Monitoring local government fiscal health: Michigan's new 10 point scale of fiscal distress.
Michigan has two laws (Public Act 70 of 1990 and Public Act 34 of 2001) intended to provide an early warning of fiscal distress. Together, these statutes contain 30 triggers that, if tripped, initiate a review process that can ultimately result in a state takeover of local government finances. In some cases, however, state officials were not alerted until serious difficulties had already occurred. To remedy this situation, the Michigan Department of Treasury contracted with the Institute for Public Policy and Social Research at Michigan State University to identify new measures that could better predict fiscal distress. (2) This article outlines the composite devised for Michigan and how it builds on previous work, including a composite measure proposed by Ken Brown and published in the December 1993 issue of Government Finance Review. (3)
SHORTCOMINGS OF MICHIGAN'S INDICATORS
Michigan's set of 30 indicators was viewed as ineffective on many fronts:
* Frequent, publicly available, and uniformly collected data do not exist for many of the triggers.
* Most of the triggers do not have theoretical validity, but instead focus on technical violations or requests for review.
* There is no degree of proportion reflected by the 30 triggers in the two acts. If a government is violating lust one of these conditions (by perhaps being a month late in delivering a financial report), then it appears to be as technically "fiscally distressed" as one that is in violation of several and more serious triggers. This provides little ability for early warning, since there is no sense of gradation in the level of distress that a government is experiencing.
* In terms of early warning, Michigan's indicators do not appear reliable from either a Type I (false positive) or Type II (false negative) standpoint. False positives could easily occur, and units headed for trouble could routinely escape detection even as they are headed for a fiscal emergency.
* Several, if not most, of Michigan's indicators are more suited to defining rather than predicting fiscal distress. By the time many of these triggers are violated, the government is in serious fiscal straits.
Although several other measures of fiscal distress were available, many suffered from limitations that prohibited their use for Michigan's purposes. (4) One of the measures that most closely approximated Michigan's needs was that presented by Brown 10 years ago in Government Finance Review. (5) In the few states that monitor and evaluate local government financial condition through ratio indicators, Brown's index has been explicitly acknowledged as influencing their system.
BROWN'S 10-POINT TEST
Brown suggested that 10 ratio measures be computed, equally weighted, and aggregated to provide an overall picture of a government's financial condition. Exhibit 1 shows the formulas for computing each of the 10 ratios. The ratios are computed for all of the local governments in a state and then assigned to quartiles. Governments receive points for each ratio depending on the quartile in which the ratio falls: two points for each ratio in Quartile 4 (75 to 100 percentile), one for Quartile 3(50 to 75 percentile), zero for Quartile 2(25 to 50 percentile), and minus one for Quartile 1 (0 to 25 percentile). Under this grading system, governments can earn as many as 20 points or as few as minus 10.
Brown's financial condition test provided a positive innovation in that it attempted to provide an overall assessment of local government financial condition using a straightforward test based on generally available data. While this test most closely approximated Michigan's needs for an early warning system, numerous practical and theoretical difficulties required that the state seek a different tool. Here we discuss some of the limitations of Brown's model.

— Exercise details —
Can you turn the paragraph beginning "Brown suggested that 10 ratio measures" in the article on Michigan's fiscal distress scale into a short list that keeps its main facts?

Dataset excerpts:
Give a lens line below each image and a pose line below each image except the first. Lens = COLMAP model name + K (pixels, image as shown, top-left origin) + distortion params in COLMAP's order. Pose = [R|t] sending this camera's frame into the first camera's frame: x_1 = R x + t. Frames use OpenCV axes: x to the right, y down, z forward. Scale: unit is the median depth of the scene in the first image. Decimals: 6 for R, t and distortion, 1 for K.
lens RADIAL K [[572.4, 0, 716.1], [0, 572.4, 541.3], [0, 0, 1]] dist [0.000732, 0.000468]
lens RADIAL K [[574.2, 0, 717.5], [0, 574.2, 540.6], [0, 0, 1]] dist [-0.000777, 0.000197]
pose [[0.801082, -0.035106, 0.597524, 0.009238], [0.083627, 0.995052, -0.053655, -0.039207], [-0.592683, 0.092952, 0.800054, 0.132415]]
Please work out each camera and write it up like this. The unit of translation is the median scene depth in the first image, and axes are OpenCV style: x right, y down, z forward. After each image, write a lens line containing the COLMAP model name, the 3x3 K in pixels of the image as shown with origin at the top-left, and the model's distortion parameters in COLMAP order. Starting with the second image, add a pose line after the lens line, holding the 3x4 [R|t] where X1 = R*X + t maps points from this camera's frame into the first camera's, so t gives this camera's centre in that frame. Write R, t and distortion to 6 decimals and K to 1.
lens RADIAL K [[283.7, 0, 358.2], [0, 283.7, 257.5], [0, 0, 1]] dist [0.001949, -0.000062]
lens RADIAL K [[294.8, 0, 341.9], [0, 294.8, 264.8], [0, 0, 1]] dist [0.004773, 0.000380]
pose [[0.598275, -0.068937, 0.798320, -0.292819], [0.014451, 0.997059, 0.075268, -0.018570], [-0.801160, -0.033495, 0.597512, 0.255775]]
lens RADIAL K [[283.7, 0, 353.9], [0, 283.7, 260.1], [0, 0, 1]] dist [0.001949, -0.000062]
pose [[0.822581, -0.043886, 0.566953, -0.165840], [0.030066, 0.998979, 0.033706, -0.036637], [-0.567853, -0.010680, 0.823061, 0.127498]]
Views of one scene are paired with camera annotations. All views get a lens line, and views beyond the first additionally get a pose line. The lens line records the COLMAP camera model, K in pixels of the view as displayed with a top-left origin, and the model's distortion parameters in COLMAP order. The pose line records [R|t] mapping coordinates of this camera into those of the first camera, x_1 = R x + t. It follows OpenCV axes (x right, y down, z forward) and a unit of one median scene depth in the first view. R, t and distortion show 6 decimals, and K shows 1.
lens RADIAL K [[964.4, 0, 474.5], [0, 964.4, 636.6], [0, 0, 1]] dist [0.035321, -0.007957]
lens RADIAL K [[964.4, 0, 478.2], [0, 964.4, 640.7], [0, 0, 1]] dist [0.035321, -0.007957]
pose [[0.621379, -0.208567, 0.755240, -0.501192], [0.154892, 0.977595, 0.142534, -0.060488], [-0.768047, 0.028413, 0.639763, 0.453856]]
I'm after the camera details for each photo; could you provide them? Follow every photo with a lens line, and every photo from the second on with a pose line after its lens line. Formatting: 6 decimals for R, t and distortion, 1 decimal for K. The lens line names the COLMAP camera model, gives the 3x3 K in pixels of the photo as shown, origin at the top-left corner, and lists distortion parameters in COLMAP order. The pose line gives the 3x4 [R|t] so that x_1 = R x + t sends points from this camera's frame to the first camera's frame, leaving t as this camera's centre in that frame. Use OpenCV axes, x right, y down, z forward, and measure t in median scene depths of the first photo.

— Output of the exercise —
- Brown proposed computing 10 ratio measures, weighting them equally, and combining them into an overall picture of a government's financial condition. The formulas are in Exhibit 1.
- The ratios are computed for every local government in a state and sorted into quartiles.
- Points for each ratio:
  - Quartile 4 (75 to 100 percentile): two points
  - Quartile 3 (50 to 75 percentile): one point
  - Quartile 2 (25 to 50 percentile): zero points
  - Quartile 1 (0 to 25 percentile): minus one point
- Total scores range from minus 10 to 20.